GREATER Manchester Police has paid more than half-a-million pounds on informants over the last five years.

The cash spent for receiving covert information is among the highest in the country, figures show.

Police use informants to find out information on criminal activity such as murder, burglaries and drug rings.

Such payments have divided opinion, with critics labelling it has an “ineffective use of money” while others argue it is “cost-effective”.

A freedom of information by the University of Plymouth journalism department revealed that Greater Manchester Police Force spent £558,883 to informants, with £136,260 paid in 2018/19.

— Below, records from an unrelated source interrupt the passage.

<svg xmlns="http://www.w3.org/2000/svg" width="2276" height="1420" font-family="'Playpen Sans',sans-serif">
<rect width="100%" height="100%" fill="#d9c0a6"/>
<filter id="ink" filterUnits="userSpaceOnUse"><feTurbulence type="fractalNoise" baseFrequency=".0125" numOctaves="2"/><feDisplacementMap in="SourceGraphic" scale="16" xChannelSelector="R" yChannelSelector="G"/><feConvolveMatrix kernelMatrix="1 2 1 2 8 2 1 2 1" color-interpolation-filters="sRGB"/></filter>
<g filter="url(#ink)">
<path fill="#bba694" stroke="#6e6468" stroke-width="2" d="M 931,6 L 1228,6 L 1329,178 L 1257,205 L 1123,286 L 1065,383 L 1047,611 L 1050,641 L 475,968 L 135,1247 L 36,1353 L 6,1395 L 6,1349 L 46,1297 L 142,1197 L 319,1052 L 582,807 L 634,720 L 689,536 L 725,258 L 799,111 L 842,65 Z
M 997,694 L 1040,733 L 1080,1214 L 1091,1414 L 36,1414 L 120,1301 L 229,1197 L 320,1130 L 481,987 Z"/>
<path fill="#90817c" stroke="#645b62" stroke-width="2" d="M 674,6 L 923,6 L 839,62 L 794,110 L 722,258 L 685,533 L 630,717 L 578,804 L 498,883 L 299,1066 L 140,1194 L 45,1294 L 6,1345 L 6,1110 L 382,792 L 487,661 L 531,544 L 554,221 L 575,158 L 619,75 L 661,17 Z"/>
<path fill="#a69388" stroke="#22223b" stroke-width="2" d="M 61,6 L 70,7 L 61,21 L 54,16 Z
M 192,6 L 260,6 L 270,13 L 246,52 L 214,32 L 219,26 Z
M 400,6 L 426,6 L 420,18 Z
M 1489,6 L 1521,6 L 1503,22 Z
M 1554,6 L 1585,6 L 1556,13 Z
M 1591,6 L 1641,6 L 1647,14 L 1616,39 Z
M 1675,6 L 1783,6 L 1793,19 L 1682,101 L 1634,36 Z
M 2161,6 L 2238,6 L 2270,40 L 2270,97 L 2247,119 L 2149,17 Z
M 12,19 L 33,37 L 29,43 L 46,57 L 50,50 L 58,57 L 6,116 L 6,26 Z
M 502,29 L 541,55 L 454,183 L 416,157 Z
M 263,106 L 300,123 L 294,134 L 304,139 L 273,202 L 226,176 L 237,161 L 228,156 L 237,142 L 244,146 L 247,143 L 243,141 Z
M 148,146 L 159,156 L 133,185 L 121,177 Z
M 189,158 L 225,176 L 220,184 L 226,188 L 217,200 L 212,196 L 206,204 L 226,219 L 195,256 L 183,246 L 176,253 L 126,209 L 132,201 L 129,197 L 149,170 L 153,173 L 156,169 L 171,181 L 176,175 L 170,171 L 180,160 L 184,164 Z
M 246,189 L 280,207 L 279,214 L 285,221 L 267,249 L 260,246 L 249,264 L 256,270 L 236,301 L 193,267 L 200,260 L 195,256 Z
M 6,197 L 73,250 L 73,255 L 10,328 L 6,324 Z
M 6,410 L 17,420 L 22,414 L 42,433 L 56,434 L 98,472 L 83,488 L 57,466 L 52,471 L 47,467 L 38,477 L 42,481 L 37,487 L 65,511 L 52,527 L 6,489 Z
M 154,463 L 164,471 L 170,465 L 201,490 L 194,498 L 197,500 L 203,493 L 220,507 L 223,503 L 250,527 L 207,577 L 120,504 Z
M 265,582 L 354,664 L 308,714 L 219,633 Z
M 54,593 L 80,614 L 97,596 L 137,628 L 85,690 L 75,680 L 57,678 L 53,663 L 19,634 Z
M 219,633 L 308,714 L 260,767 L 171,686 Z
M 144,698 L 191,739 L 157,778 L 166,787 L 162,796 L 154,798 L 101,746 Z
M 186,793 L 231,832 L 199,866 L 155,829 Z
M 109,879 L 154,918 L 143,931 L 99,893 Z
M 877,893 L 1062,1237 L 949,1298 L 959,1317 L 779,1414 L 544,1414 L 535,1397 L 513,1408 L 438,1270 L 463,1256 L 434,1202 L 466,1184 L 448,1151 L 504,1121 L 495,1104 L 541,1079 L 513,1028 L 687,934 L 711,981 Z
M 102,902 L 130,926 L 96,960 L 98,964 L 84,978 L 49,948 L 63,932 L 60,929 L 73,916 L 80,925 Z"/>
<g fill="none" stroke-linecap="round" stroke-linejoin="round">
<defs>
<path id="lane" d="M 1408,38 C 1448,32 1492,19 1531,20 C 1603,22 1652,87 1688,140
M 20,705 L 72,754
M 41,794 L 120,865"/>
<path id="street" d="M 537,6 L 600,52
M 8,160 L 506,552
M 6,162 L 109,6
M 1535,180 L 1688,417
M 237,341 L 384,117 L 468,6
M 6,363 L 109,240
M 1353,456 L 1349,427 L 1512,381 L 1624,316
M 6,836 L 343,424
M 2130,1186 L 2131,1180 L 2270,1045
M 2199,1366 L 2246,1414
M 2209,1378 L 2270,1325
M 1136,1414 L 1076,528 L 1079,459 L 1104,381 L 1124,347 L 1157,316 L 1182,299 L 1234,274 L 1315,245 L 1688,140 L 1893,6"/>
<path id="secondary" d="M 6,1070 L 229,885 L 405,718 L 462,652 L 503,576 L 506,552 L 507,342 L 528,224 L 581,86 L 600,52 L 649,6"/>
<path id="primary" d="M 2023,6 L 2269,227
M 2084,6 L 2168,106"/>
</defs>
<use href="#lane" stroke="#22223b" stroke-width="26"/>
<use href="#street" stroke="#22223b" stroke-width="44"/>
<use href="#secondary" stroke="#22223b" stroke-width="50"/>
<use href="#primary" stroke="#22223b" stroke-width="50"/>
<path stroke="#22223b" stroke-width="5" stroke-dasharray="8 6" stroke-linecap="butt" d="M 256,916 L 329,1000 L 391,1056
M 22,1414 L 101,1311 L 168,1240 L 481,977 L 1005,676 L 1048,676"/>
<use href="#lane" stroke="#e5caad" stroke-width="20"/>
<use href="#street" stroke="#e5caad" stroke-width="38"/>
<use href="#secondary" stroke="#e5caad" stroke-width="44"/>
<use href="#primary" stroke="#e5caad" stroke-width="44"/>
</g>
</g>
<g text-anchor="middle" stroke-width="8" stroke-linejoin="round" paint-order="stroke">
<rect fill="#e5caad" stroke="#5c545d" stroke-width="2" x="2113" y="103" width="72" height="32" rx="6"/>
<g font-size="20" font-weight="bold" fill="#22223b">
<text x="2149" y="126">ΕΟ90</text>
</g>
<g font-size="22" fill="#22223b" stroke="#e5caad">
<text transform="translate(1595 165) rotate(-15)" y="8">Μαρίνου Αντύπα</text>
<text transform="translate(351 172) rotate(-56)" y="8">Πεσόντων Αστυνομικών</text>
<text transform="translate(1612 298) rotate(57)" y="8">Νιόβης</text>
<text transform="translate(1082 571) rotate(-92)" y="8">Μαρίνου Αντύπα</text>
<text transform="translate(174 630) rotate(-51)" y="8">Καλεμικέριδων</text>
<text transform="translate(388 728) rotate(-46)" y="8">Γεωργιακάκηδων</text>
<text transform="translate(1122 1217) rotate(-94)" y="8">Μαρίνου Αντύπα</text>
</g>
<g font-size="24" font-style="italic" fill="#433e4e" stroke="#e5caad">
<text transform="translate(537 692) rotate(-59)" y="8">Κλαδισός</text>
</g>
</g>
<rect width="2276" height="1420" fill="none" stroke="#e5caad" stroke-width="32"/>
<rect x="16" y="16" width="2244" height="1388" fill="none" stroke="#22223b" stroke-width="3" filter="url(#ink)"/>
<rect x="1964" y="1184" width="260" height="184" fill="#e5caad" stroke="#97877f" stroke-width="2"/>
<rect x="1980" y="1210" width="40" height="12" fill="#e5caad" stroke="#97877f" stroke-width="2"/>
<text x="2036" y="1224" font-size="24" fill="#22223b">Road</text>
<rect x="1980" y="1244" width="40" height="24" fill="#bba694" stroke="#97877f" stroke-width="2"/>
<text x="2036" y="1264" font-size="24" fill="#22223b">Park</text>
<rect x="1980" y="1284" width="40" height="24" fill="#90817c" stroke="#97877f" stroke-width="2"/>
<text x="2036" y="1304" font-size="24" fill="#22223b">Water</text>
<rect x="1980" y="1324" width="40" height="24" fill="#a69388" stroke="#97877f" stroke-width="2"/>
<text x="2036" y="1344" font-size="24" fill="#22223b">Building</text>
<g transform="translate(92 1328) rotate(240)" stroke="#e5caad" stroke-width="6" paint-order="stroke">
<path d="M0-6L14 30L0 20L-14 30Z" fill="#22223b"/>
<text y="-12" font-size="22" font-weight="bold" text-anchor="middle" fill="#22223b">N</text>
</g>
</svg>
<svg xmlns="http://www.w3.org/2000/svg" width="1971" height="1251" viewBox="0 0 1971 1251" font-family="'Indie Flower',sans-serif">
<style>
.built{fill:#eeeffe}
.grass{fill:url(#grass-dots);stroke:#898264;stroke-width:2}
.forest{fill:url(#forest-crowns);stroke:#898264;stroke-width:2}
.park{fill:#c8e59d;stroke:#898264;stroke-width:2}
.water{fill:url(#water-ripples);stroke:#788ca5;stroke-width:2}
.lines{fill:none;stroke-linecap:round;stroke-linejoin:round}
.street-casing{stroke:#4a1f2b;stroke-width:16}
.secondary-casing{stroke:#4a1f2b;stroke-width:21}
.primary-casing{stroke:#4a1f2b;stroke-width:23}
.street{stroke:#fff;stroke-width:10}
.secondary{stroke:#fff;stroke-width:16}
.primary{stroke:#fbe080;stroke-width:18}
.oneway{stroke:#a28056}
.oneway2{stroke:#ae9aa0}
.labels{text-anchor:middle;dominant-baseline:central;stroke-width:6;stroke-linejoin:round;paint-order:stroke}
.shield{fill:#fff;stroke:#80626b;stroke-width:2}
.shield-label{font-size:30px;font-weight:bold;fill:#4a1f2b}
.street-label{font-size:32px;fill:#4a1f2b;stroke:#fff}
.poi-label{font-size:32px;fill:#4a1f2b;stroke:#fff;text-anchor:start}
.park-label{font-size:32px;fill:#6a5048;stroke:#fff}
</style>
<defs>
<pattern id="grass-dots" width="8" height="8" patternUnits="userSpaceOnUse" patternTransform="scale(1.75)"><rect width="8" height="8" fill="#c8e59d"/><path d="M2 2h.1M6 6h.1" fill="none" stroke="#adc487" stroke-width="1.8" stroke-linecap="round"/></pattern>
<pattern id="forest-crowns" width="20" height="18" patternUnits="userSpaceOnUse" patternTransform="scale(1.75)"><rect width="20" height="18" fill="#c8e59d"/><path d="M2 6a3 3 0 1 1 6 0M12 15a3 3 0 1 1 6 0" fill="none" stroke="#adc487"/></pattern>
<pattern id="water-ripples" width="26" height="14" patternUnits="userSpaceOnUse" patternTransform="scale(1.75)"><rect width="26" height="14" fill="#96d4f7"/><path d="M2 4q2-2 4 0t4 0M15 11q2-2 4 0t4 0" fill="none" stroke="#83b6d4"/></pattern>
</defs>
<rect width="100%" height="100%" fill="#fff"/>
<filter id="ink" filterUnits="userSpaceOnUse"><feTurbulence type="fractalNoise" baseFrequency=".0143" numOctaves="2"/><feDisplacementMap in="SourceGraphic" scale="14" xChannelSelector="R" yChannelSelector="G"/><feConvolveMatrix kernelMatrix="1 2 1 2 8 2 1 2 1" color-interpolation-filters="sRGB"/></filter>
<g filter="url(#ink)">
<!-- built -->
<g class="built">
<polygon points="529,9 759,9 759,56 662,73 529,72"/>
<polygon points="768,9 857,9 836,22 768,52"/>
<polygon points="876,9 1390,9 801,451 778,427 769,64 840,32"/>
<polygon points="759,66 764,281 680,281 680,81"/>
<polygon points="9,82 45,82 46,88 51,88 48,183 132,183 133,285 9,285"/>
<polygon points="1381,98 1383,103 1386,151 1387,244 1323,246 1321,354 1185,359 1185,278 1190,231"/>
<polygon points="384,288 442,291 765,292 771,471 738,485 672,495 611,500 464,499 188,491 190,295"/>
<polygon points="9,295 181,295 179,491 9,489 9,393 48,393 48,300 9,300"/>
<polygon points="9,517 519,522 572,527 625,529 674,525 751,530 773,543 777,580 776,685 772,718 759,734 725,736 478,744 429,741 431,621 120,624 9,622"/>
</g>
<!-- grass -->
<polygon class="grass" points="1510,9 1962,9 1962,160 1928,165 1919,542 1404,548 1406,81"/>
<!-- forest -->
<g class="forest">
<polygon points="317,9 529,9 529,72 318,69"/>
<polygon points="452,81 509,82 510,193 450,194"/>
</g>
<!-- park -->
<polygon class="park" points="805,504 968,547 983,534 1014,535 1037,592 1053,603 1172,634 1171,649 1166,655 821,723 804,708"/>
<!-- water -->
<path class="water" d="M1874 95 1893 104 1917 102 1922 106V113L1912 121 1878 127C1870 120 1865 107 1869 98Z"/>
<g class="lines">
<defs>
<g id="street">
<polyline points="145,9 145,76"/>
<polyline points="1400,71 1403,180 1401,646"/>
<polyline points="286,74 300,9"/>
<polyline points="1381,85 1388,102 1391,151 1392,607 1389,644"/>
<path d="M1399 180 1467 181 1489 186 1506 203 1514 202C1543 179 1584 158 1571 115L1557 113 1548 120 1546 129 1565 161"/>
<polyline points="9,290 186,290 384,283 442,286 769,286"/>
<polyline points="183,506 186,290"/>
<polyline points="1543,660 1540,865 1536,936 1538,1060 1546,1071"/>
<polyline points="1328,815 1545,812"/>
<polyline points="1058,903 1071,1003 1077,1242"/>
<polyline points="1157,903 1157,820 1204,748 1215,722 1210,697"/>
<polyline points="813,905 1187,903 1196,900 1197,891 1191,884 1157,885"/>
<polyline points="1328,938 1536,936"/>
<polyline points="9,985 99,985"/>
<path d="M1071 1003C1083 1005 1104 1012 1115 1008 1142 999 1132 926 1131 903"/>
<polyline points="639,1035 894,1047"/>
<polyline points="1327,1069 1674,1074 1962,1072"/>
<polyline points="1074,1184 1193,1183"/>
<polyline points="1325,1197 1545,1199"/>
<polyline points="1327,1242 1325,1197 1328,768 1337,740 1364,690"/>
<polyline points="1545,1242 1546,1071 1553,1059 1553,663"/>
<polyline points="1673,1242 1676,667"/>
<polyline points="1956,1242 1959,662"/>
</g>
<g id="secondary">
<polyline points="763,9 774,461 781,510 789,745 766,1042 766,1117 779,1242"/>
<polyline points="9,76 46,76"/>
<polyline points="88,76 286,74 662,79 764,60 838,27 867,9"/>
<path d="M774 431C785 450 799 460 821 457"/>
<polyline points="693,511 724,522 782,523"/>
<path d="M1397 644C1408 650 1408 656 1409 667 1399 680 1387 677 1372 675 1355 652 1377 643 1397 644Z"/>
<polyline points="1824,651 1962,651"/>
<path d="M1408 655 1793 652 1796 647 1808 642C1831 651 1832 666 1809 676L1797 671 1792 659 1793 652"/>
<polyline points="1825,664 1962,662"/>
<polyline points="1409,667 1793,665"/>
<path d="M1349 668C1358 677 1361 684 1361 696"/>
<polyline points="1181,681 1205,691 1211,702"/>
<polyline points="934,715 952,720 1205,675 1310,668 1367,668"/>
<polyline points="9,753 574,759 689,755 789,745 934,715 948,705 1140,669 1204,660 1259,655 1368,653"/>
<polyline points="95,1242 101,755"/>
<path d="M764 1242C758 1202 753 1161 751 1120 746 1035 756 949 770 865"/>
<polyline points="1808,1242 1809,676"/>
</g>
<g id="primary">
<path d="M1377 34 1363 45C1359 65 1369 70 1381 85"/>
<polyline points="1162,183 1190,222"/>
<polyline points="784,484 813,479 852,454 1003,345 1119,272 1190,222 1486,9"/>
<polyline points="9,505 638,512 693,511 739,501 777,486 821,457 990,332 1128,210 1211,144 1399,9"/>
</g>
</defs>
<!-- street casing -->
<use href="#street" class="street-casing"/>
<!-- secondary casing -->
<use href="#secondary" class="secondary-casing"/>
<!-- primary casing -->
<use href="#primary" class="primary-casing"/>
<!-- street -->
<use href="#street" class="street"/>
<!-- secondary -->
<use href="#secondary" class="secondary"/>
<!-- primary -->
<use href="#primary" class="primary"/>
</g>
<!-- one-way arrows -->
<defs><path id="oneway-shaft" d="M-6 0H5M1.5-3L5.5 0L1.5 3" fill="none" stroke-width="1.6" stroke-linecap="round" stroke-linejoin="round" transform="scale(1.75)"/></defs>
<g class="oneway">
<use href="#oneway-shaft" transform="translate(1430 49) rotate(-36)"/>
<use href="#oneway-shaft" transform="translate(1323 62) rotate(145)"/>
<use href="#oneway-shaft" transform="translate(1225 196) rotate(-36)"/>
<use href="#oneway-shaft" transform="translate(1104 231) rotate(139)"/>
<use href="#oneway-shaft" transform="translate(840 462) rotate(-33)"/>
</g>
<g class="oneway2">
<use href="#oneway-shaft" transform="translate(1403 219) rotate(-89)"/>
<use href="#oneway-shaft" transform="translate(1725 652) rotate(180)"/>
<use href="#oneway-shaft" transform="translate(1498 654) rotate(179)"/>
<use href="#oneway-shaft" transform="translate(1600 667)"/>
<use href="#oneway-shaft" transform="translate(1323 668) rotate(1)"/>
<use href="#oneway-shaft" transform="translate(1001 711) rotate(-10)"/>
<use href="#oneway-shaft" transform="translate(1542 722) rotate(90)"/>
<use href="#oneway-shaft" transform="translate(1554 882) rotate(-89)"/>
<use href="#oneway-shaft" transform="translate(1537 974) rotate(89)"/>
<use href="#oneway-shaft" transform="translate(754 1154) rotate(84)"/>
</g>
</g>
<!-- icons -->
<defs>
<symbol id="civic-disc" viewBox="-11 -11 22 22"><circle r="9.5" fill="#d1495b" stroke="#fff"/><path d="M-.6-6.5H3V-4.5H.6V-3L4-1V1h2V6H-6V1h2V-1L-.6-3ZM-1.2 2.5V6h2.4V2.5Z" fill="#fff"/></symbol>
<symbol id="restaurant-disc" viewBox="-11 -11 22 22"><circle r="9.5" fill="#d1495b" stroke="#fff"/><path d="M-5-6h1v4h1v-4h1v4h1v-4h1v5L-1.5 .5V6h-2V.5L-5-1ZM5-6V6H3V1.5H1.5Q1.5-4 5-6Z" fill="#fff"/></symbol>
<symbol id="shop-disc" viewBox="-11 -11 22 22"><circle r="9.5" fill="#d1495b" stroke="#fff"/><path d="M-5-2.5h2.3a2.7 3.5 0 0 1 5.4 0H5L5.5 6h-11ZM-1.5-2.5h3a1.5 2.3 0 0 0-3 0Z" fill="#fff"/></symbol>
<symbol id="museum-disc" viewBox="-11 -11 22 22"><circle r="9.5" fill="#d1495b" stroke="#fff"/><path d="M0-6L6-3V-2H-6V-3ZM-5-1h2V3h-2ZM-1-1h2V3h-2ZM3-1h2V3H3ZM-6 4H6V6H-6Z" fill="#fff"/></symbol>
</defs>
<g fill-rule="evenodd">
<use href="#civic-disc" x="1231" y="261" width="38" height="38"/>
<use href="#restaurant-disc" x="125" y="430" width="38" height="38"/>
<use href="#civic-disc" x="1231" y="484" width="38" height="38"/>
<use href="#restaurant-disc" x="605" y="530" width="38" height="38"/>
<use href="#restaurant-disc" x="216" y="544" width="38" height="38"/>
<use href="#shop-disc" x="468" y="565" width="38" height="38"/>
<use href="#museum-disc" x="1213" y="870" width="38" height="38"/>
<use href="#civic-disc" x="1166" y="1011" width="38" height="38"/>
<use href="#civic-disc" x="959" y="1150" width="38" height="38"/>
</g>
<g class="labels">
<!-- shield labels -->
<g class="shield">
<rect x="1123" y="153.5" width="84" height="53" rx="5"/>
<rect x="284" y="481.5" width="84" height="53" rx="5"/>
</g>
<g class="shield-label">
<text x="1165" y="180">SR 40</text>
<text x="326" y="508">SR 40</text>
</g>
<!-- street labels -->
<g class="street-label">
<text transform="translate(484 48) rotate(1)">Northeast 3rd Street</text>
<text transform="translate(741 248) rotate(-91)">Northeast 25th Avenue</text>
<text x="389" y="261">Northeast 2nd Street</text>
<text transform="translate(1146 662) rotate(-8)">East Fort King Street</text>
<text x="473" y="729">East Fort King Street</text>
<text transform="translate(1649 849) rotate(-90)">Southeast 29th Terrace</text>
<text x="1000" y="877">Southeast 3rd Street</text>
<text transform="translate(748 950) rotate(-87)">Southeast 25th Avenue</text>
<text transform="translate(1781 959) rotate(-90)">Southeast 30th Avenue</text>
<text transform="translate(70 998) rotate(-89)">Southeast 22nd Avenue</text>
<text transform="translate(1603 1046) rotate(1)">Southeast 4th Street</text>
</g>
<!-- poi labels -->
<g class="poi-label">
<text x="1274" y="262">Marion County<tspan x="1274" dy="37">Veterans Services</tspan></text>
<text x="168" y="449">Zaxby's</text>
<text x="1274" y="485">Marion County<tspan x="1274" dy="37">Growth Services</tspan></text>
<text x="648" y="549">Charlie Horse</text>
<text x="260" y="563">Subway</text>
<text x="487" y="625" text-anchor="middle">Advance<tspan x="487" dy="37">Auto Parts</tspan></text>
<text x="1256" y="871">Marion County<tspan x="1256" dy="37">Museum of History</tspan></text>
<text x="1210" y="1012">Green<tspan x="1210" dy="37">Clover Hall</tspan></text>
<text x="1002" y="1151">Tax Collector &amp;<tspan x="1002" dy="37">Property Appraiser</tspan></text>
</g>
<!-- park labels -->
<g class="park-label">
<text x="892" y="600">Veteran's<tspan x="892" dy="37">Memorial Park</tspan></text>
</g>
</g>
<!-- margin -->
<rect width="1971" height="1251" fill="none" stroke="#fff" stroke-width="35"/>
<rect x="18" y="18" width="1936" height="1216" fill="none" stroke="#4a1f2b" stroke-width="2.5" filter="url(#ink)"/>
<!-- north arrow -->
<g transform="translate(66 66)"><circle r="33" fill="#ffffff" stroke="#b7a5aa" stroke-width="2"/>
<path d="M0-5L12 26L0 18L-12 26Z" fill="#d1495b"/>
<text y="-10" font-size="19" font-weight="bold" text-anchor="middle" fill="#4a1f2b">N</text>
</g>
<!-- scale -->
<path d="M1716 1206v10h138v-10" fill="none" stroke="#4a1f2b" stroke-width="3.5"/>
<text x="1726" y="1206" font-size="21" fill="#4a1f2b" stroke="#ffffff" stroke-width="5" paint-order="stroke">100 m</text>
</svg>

It was the sixth highest spender on informants over the five years out of the 27 forces out of 45 which responded to the freedom of information request. The amount spent last year placed the force fifth in the country.

The force would not disclose the single largest payment to a police informant in those years, stating: “Informants play a vital role in assisting the police, and is based very much on relationships built on trust and the expectation of complete confidentiality GMP would never disclose information which would compromise our tactics.

Neil Wood, a former undercover policeman, said in his experience about “90 per cent of informants are used in drug-related offences”.

Mr Wood, who is now CEO of Law Enforcement Action Partnership, rallying for drug reform policy, said: “Using police informants for other crimes such as burglaries and theft is the most cost-effective form of policing you can do.”

Informants can be paid anything between £20 and £15,000 for sharing information leading to successful arrests.

But he also points out that what informants are mostly used for does not reduce the crime in the area.

He added: “If you arrest a drug dealer on the information of an informant, you remove a drug dealer.

“All it does is create an opportunity for another drug dealer; crime doesn’t reduce.”

Cllr Nadim Muslim, Executive Member for Stronger Communities, said: “At the end of the day, what matters is that criminals are taken off the streets and criminal acts are prevented.

"We should consider if the amount we spend on informants is worth it to save the life of someone (or large groups of people) due to intelligence provided to the police?

"It would be useful to know - if possible - what results or successful convictions have been made following intelligence provided by an informant.”

The Metropolitan Police was the biggest spender paying out £4million in that time period and North Wales Police spent the lowest amount.

A spokesman from Taxpayers’ Alliance said: “It is critical that there is transparency in how taxpayers’ money is spent. All bodies, including the police, ought to be aware of the public interest in knowing where their cash is being spent."